Your donor conceived child will be raised and nurtured within your family, where they will be exposed to your intellectual environment and have the educational opportunities that you provide them. Your influence and environment is the primary factor that will encourage the amount of formal education that a child achieves. Epigenetics is the study of how lifestyle choices, how we are raised, and external factors in our environment, can impact your DNA, while not actually changing it.
Jenny Patel, MSN, APRN, FNP-C, Dallas-Fort Worth Fertility Associates:
It is a great idea to make a list of traits/characteristics you are looking for in a donor; at the same time, try to keep an open mind when choosing a donor. We are all very different individuals, just like snowflakes, and instead of focusing your search based just on one or two specific characteristics, try to look at the donor as an individual who can contribute her unique characteristics. After all, blending genetics is so unpredictable and at the end you will have a child who will be unique to your family.

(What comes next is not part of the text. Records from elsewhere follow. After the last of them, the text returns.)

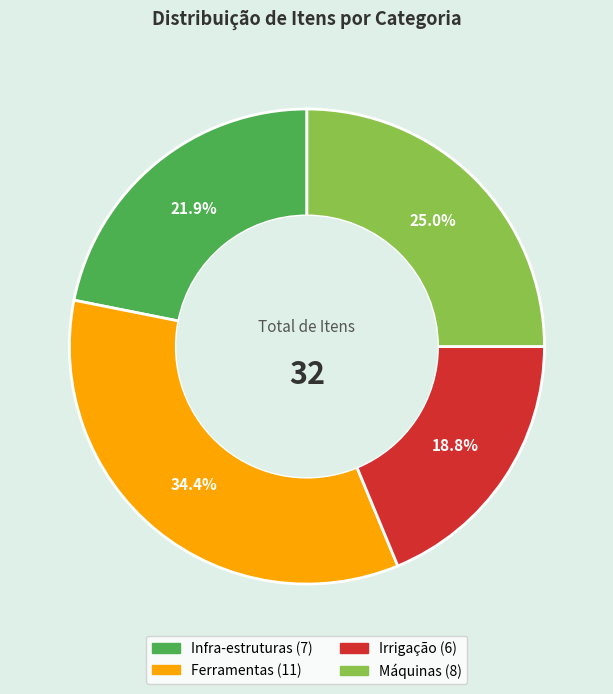

What percentage is the Máquinas slice, to the nearest percent?

25%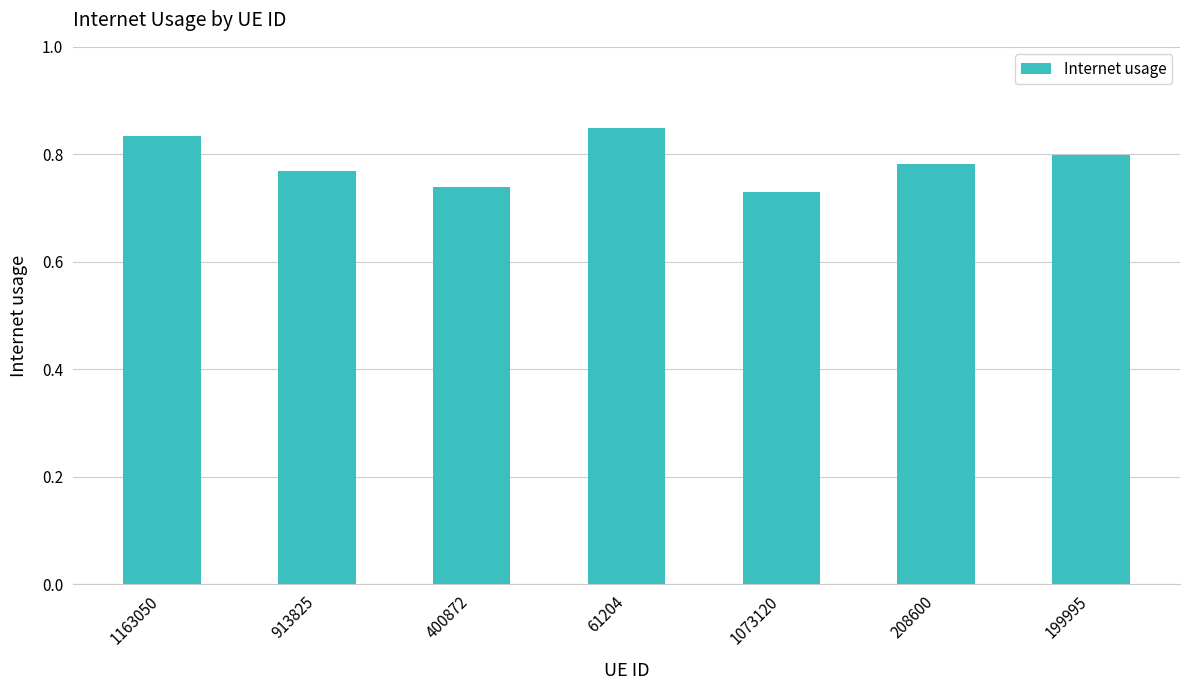

What is the label of the 1st bar from the left?

1163050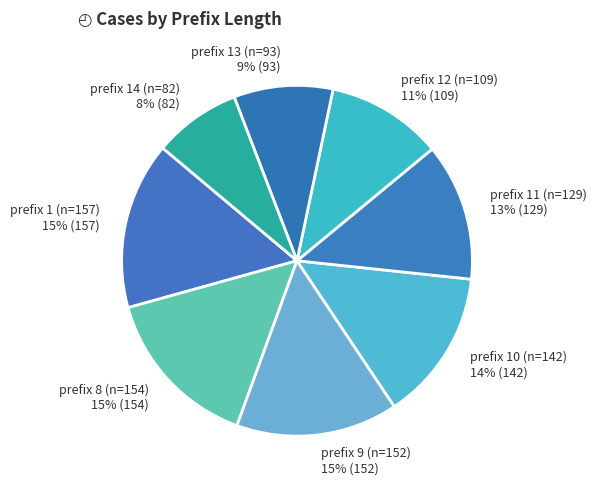

Count the number of slices in the pie.

8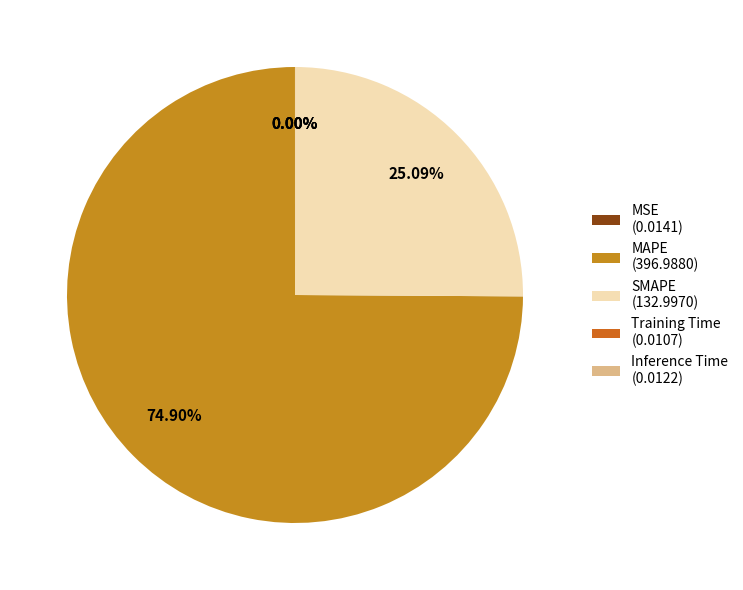

What percentage is the MAPE slice, to the nearest percent?

75%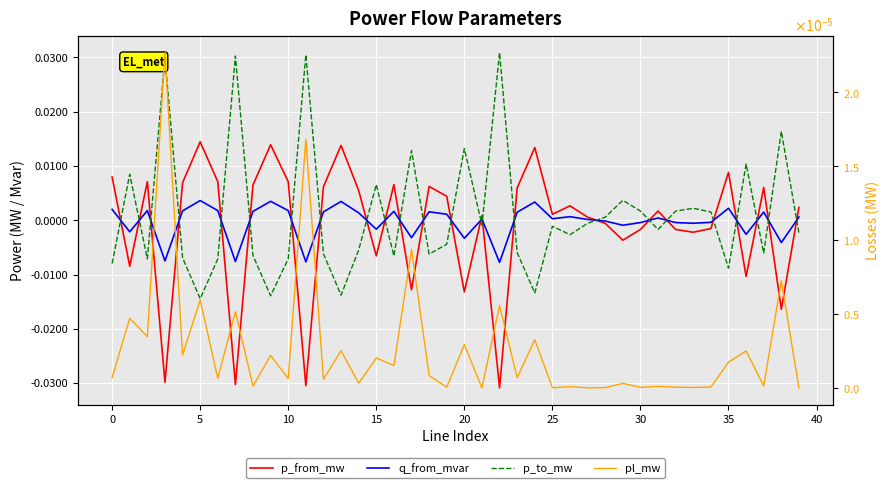

At which label does p_to_mw reach its peak?

22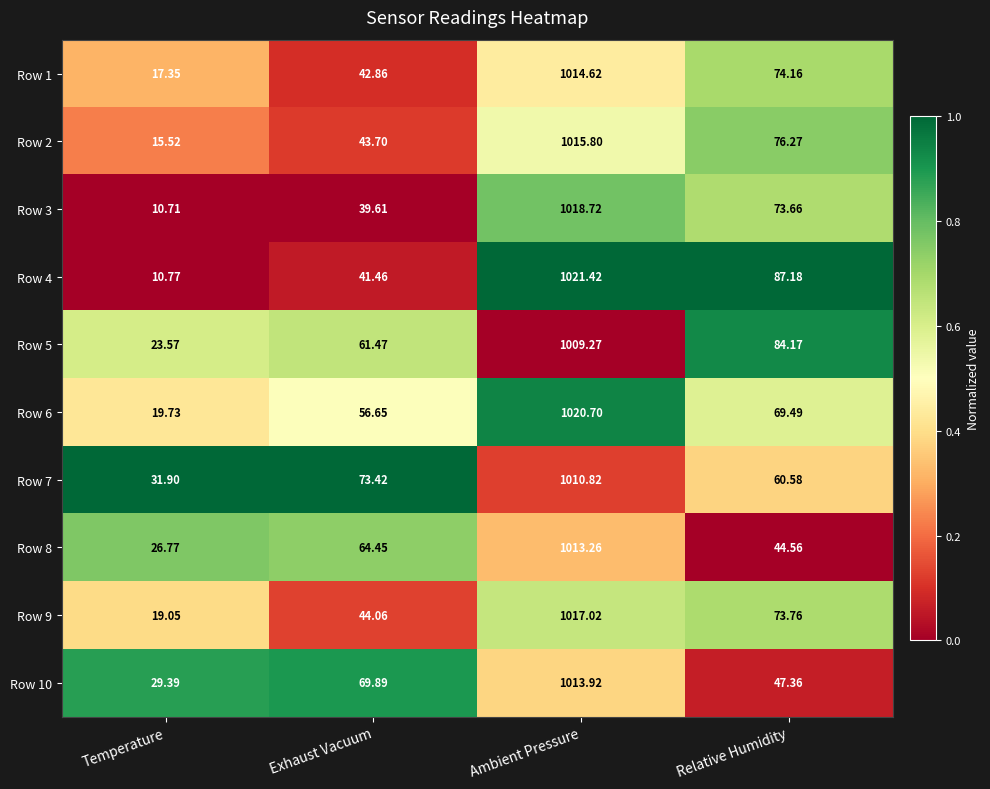

What is the difference between the highest and lowest values at Relative Humidity?

42.6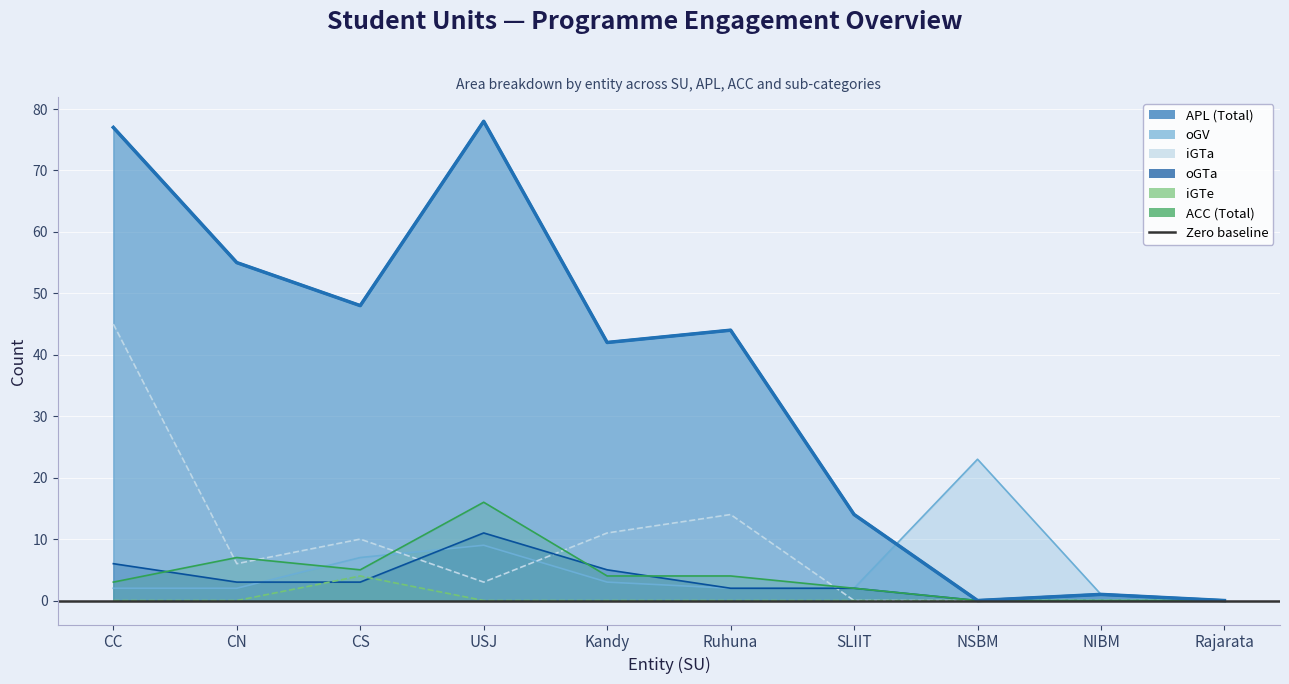

What is the difference between the second highest and second lowest values in the APL (Total) series?

77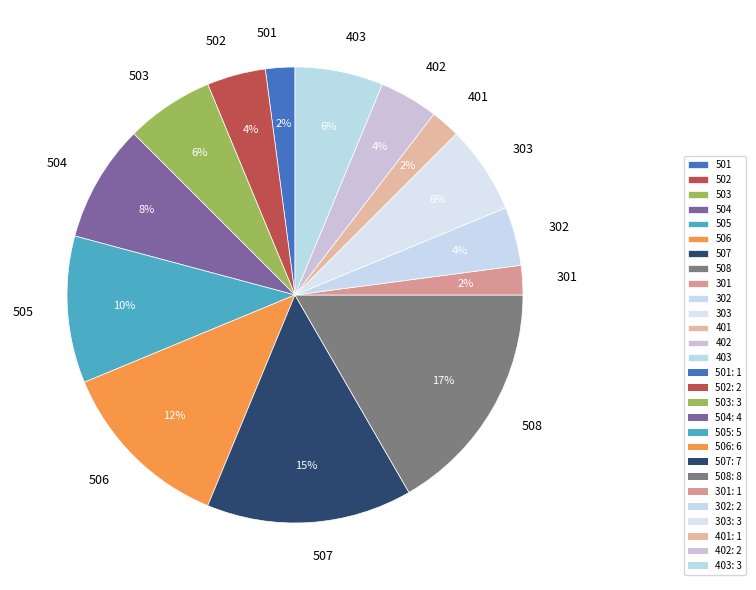

To the nearest percent, what is the difference between the largest and smallest slice percentages?

15%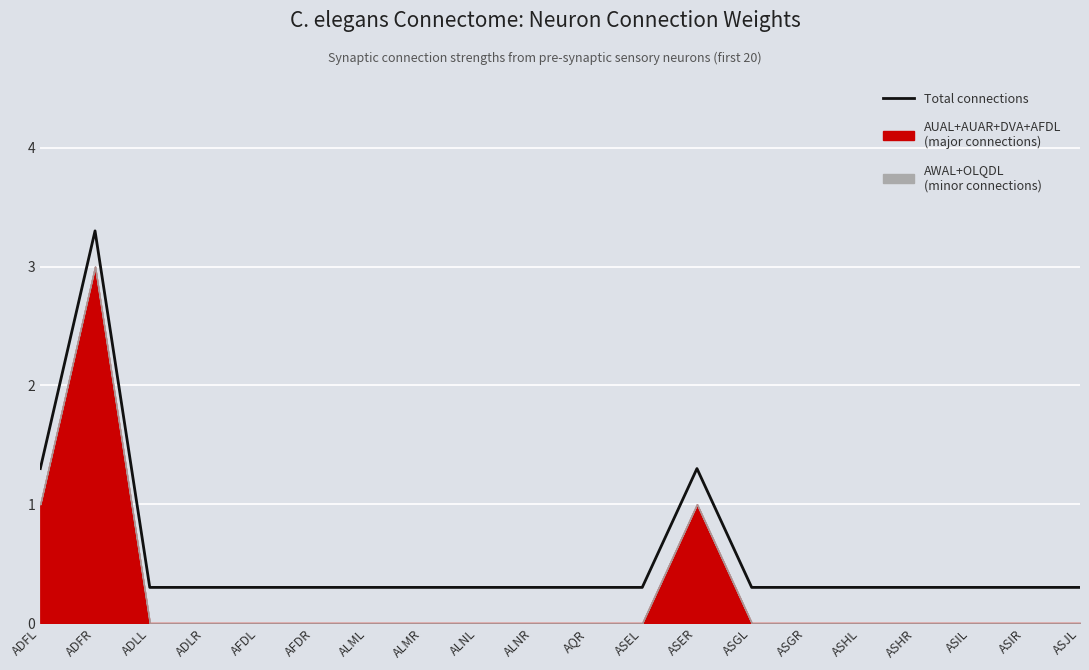

Reading left to right, list all the values displayed in this chart.

1.3	3.3	0.3	0.3	0.3	0.3	0.3	0.3	0.3	0.3	0.3	0.3	1.3	0.3	0.3	0.3	0.3	0.3	0.3	0.3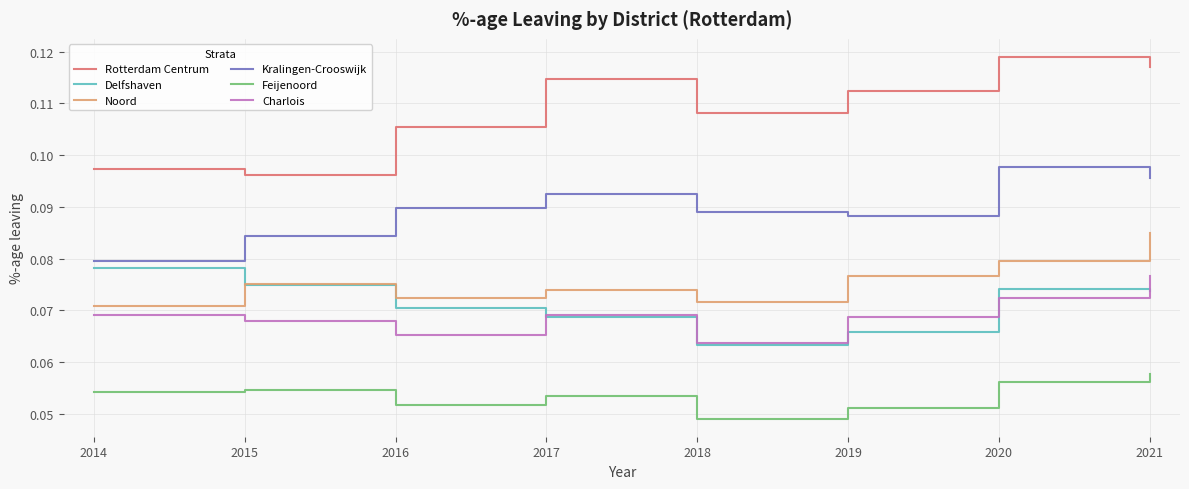

True or false: Charlois and Kralingen-Crooswijk cross at least once.

False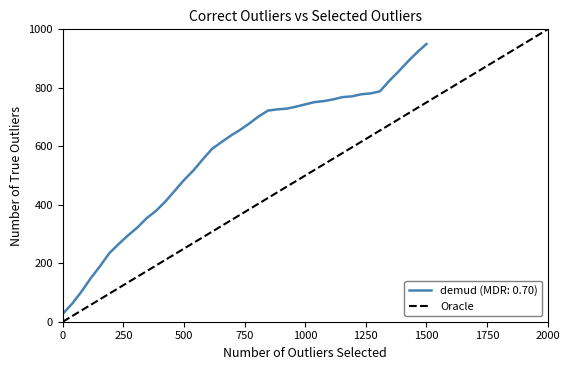

What is the maximum value for demud (MDR: 0.70)?

950.0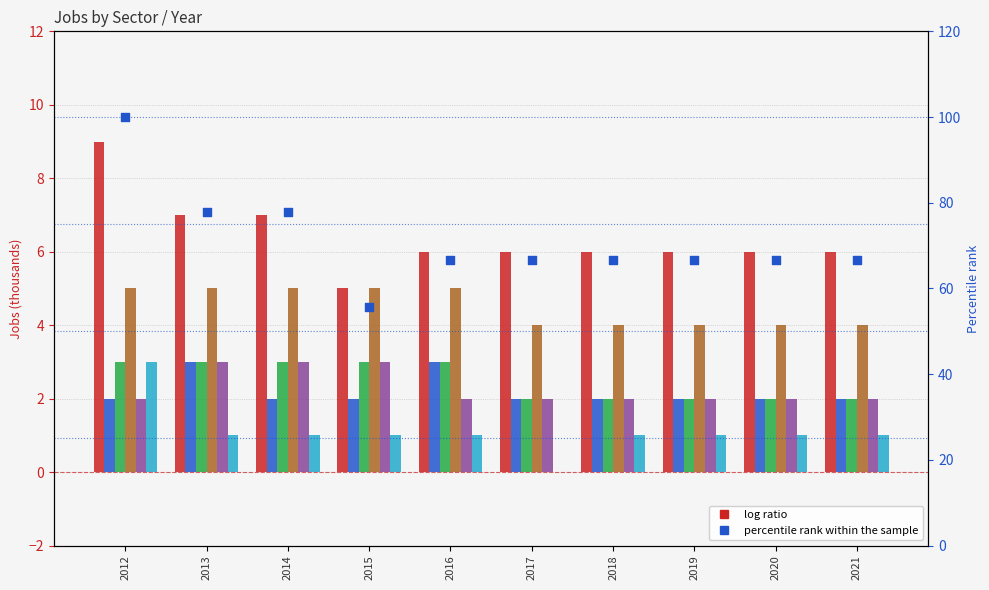

Which series reaches the minimum Y coordinate?

jobsEntertainment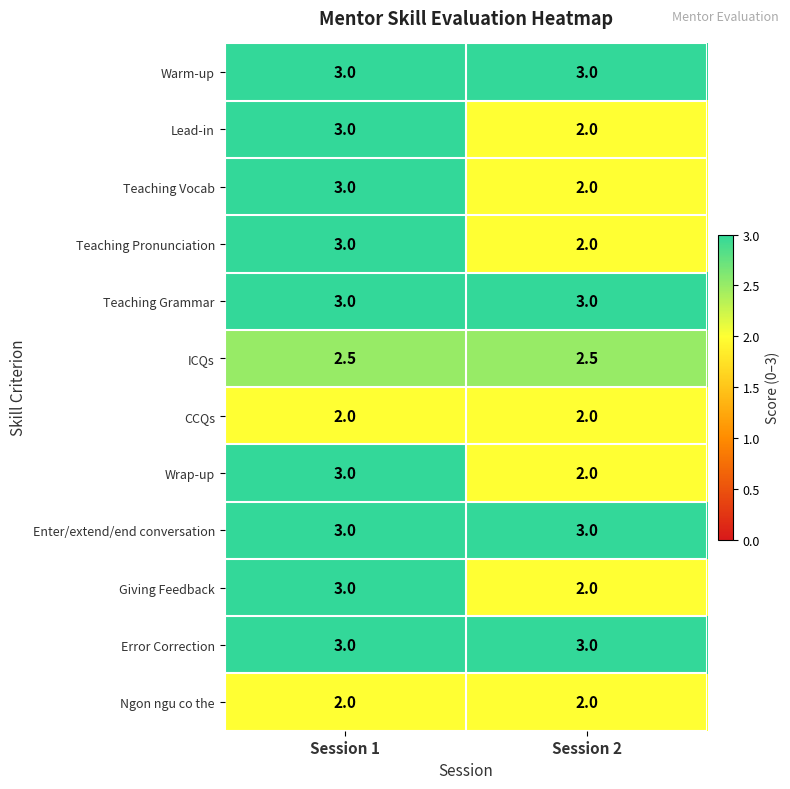

Reading right to left, list all the values displayed in this chart.

Warm-up: Session 2=3.0	Session 1=3.0
Lead-in: Session 2=2.0	Session 1=3.0
Teaching Vocab: Session 2=2.0	Session 1=3.0
Teaching Pronunciation: Session 2=2.0	Session 1=3.0
Teaching Grammar: Session 2=3.0	Session 1=3.0
ICQs: Session 2=2.5	Session 1=2.5
CCQs: Session 2=2.0	Session 1=2.0
Wrap-up: Session 2=2.0	Session 1=3.0
Enter/extend/end conversation: Session 2=3.0	Session 1=3.0
Giving Feedback: Session 2=2.0	Session 1=3.0
Error Correction: Session 2=3.0	Session 1=3.0
Ngon ngu co the: Session 2=2.0	Session 1=2.0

Natalie King, Program Director, Atlantic Shared Beginnings:
I see many recipients caught up in trying to find an egg donor that looks exactly like them, right down to height and exact hair and eye color. Remember that even if a donor has a brown eyes, the resulting child could have blue! There are heritable phenotype changes that are the result of environmental influences as well that can play a role in the look of your child.
Finding an egg donor and her family with similar phenotypes as yours is reasonable. Remember that feeling a connection is also important. When you are drawn to a donor based on her answers, her personality, and her overall message in her profile you’re on the right track! If she is not your exact height or her hair is slighly lighter, remember that your child will make their look their own.
Corby Barnes, Match Specialist, ORM Fertility:
Family history and genetics can play a very important part in your donor selection.
Every clinic and agency will provide various levels of screening and testing.
Family History assessments are common and are oral histories taken by a genetic counselor. These are an integral part in understanding the heredity of what will be your child’s medical story.
Carrier Status on the other hand is a blood test performed to determine recessive conditions the donor may carrier. Being a carrier in and of itself is common, however it is often not recommended that you match with a donor that is a carrier for the same condition as the sperm provider.
Yvonne Asciutto, Egg Donor Lead, Egg Donor Connect:
Everyone has a different experience matching with a donor, much like buying a home. Some people find the perfect house right away and feel a strong connection, while for others it can take a bit more time and they might never have that overwhelming feeling. And that's ok! Take a moment to work out how you're feeling and trust your instincts.
As an Intended Parent, the path to selecting your ideal egg donor is exciting, challenging, fervent, and arguably the most important decision you'll make when building your precious family.